Il ne t'aura pas échappé, Marc Tertre, que le billet s'intitule Z, comme zigzag. Ou digressions. J'ai lu ailleurs que tu parlais de flâneries...
Scribe souriant.
Mais ce n'étais pas du tout une critique ! Bien au contraire. Les zigzags et la flânerie font partie du jeu littéraire comme du jeu de la vie... Disons que je suis curieux du chemin de l'un à l'autre.
N'ayons pas peur du mot "critique", Marc, il en est qui sont constructives, et d'autres salutaires (je viens de lire le billet d'Yvan).
Je ne prenais en tout cas pas ton commentaire pour une critique, et j'y répondais en badinant, parce que je crains ma propre lourdeur.
Le chemin de l'un à l'autre : c'est ça qui m'intéresse, aussi. Tu sais que j'aime beaucoup la démarche des surréalistes.
Sterne : il y a quelque chose dans sa maniére de faire qui est extrêmement intéressant, une maniére de passer le filet en l'air de rien, qui attrape beaucoup de papillons. Une littérature toujours aussi "moderne".
Weil : tu connais sûrement.
Et le rapport entre les deux ?
C'est ce que j'aimerais savoir. Je crois beaucoup au pouvoir de la littérature objective, c'est à dire qui ob-jette, fait apparaître devant nous des choses que nous ignorions.
J'ai entendu John Malkovitch parler de l'art de l'acteur, l'autre soir. Il disait que c'est du surf ; si tu arrives à prendre la vague, sur ton petit morceau de bois, c'est bien. Mais il ne faut pas croire que c'est toi qui contrôles la vague.
Zgribe gouré dans la mangrove aux racines apparentes. Pardon je ne fais que passer avec ma pirogue.
Salutation ! (Paolo Conte)
J'étais sous mon bain, dans la douche, et je pensais -oui, oui, c'est bien ça : je pensais- dans Sterne il y a quelque chose qui annonce Proust, ces manières de circonvolutions "impressionistes" -dans la mouvance du sensible. Proust, et Roger Laporte. Savoir pourquoi Laporte ? A cause de "Il", sans doute, qui a suivi le non-Arthur de "Je est un autre" et précédé le "I'm not there" de Robert Bob Dylan Zimmerman Thomas.

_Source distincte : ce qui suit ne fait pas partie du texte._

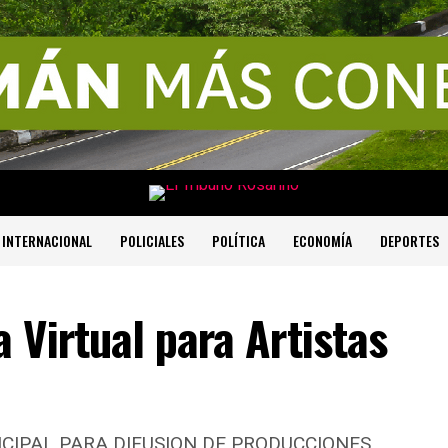
INTERNACIONAL
POLICIALES
POLÍTICA
ECONOMÍA
DEPORTES
Virtual para Artistas
IPAL PARA DIFUSION DE PRODUCCIONES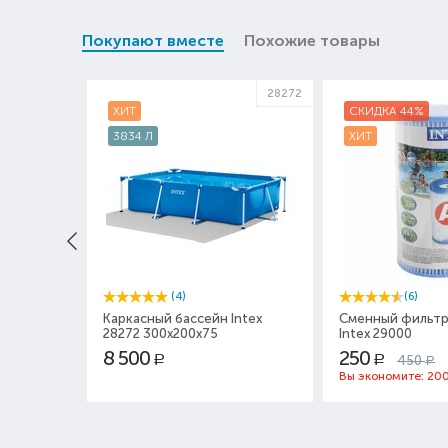
Покупают вместе
Похожие товары
28272
ХИТ
СКИДКА 44%
3834 Л
ХИТ
(4)
(6)
Каркасный бассейн Intex
Сменный фильтр
28272 300x200x75
Intex 29000
8 500
250
450
Р
Р
Р
Вы экономите:
20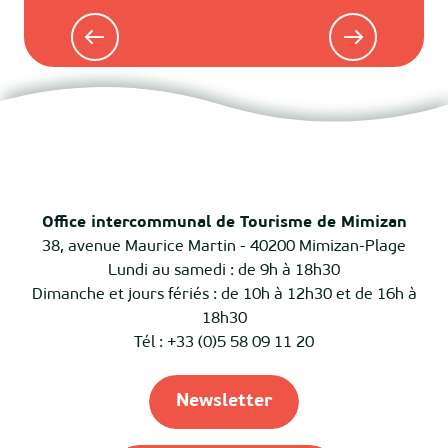
Tout l’agenda
Office intercommunal de Tourisme de Mimizan
38, avenue Maurice Martin - 40200 Mimizan-Plage
Lundi au samedi : de 9h à 18h30
Dimanche et jours fériés : de 10h à 12h30 et de 16h à
18h30
Tél : +33 (0)5 58 09 11 20
Newsletter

Le rapport avec Weil ? Incontestablement dans la responsabilité de l'écrivain ; ou plutôt la co-responsabilité de l'écrivain et de son éditeur. Sous couvert d'être un autre, a-t-on le droit de dire n'importe quoi à n'importe qui ? L'écriveur dans sa petite cabine spatiale (le cabinet) , sans doute le peut, quitte à se relire et y réfléchir. mais lancer dans le public des immondices anti"sémites", par exemple, "juifs" et "musulmans" confondus ? Demander à l'autre, là, le membre du "Guignol's band", comment était son nom, déjà ? Céline ? A cause de Céleste ou Célestine ?
Mais voilà déjà une digression, et le temps passe, et l'eau bout dans la casserole, et Céleste, ou Célestine, la bonne de Marcel, n'est pas là.
Il faudrait que j'aie le temps de relire cette partie de "L'enracinement". Et d'y penser.
"J'aie" ? Que vient faire ici cet oiseau ?
Premier geai.
En forme, Axel ! Tant mieux, ça augure bien du printemps qui pousse sa pointe sous le froid. Et le geai jette un cri : premier jet.
Fédor : ce n'est plus le problème de l'art, mais le problème de l'écrit. Problème qu'on ne retrouve pas si l'on est, par exemple, musicien.